During a Tuesday interview on MSNBC's "Morning Joe," Sen. Coburn aired his feelings regarding Apple's use of offshore holdings to avoid paying high tax rates in countries like the U.S. and England, reports Business Insider.
The senator said that he was "livid" about the situation, referring to a New York Times piece that claims Apple uses various tax loopholes to save billions of dollars each year.
"Why should Apple pay at 10 percent and some other company that can't export their technology ... why are they paying 35 percent?" Sen. Coburn said.
According to the Times report, the iPad maker pays a tax rate of only 9.8 percent, though some have questioned the calculations quoted in the piece saying that the results are based on incorrect data. Forbes claims that the Times "compared the profits in 2011 not with the taxes paid on profits from 2011. It has compared profits in 2011 with the taxes calculated on the basis of 2010′s profits."
Also critical of the calculations was Fox Business which said "the Times likely used a lower effective rate for Apple versus what the rate really is, which makes the story sound more shocking than it is."

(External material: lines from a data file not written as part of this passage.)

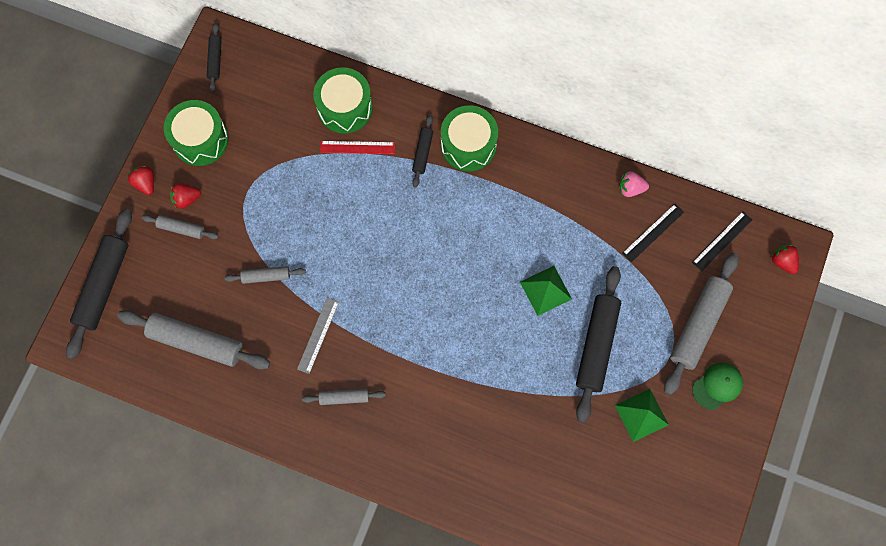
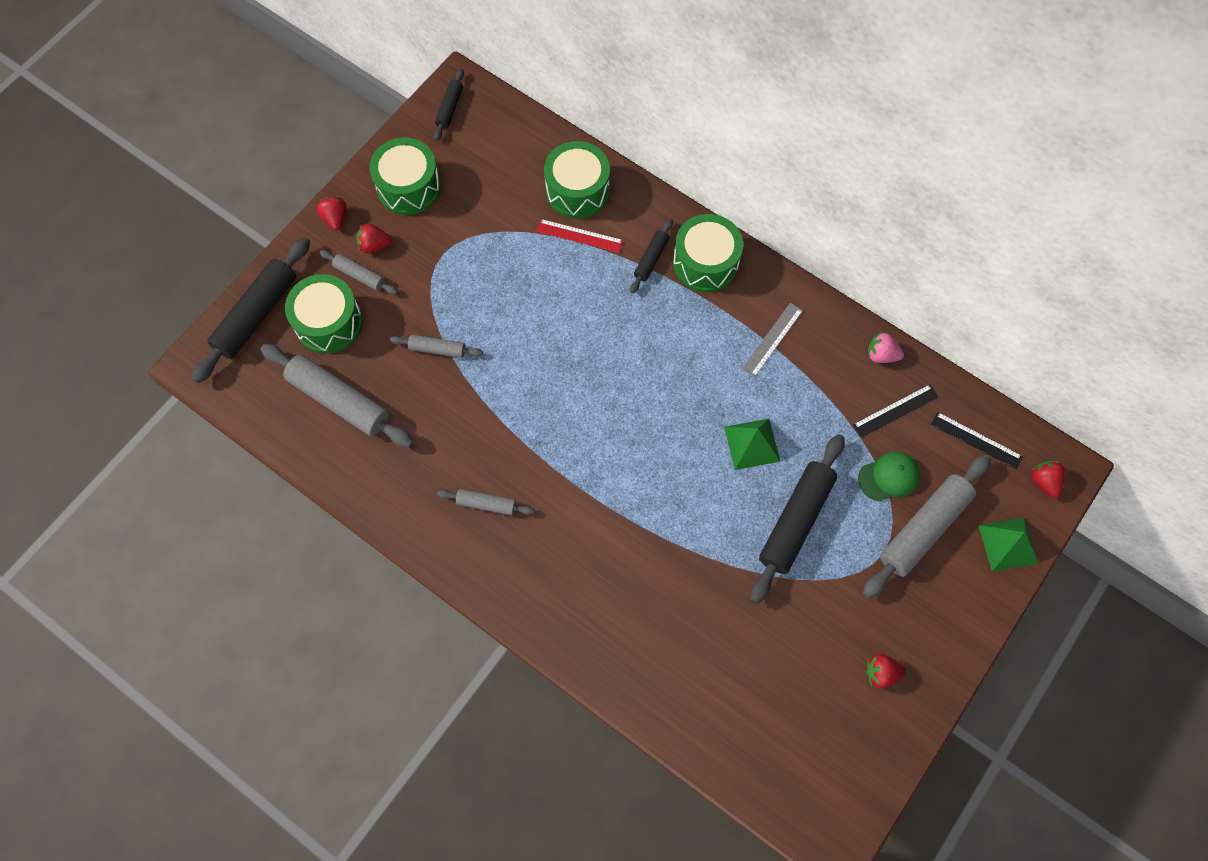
camera: 15 degrees right, 5 degrees down
grey ruler [297,297,339,374] -> grey ruler moved to [742,303,803,377]
green pyramid [615,389,669,442] -> green pyramid moved to [978,517,1039,572]
black ruler [692,211,752,271] -> black ruler turned 60 degrees clockwise [931,412,1023,469]
green cap [692,363,743,410] -> green cap moved to [858,452,920,502]
none -> green drum [285,274,363,354]
none -> red strawberry [866,654,906,689]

In any case, Sen. Coburn used the opportunity to discuss the current tax code situation in America and alludes to a possible probe into the matter noting that he sent a letter to Sen. Carl Levin (D-Mich.) saying "we've gotta look at this."
While Coburn agrees that there should be incentives for multi-national corporations like Apple to invest worldwide profits in domestic enterprise, he wants to close so-called "loopholes" in the current tax code that allow for tax havens. He mentions Apple's use of its Ireland headquarters and a Caribbean-based offshoot to shelter the company from high tax rates.
Morning Joe co-host Mika Brzezinski asked specifically about a repatriation holiday in which large companies can bring capital back into the U.S. with a lower tax rate in return for certain investment promises like job creation, an event that occurred in 2004 with little effect. In response, Sen. Coburn said that he would support such an initiative as long as stricter controls are placed on money movement.
"You can't just do that, you gotta reform the tax code," Sen. Coburn said. "If [the U.S. doesn't] reform [its] corporate tax code We're in a global economy, we're not competetive now, we now have the highest corporate tax in the world and only those that have intellectual property that can move the location of that intellectual property offshore can get [tax rates] down."
Sen. Coburn goes on to say that the U.S. needs to rid its tax code of loopholes that allow the "well endowed" to avoid high rates.
"Let's clean it out," Sen. Coburn said. "Let's make it transparent. And let's make it fair."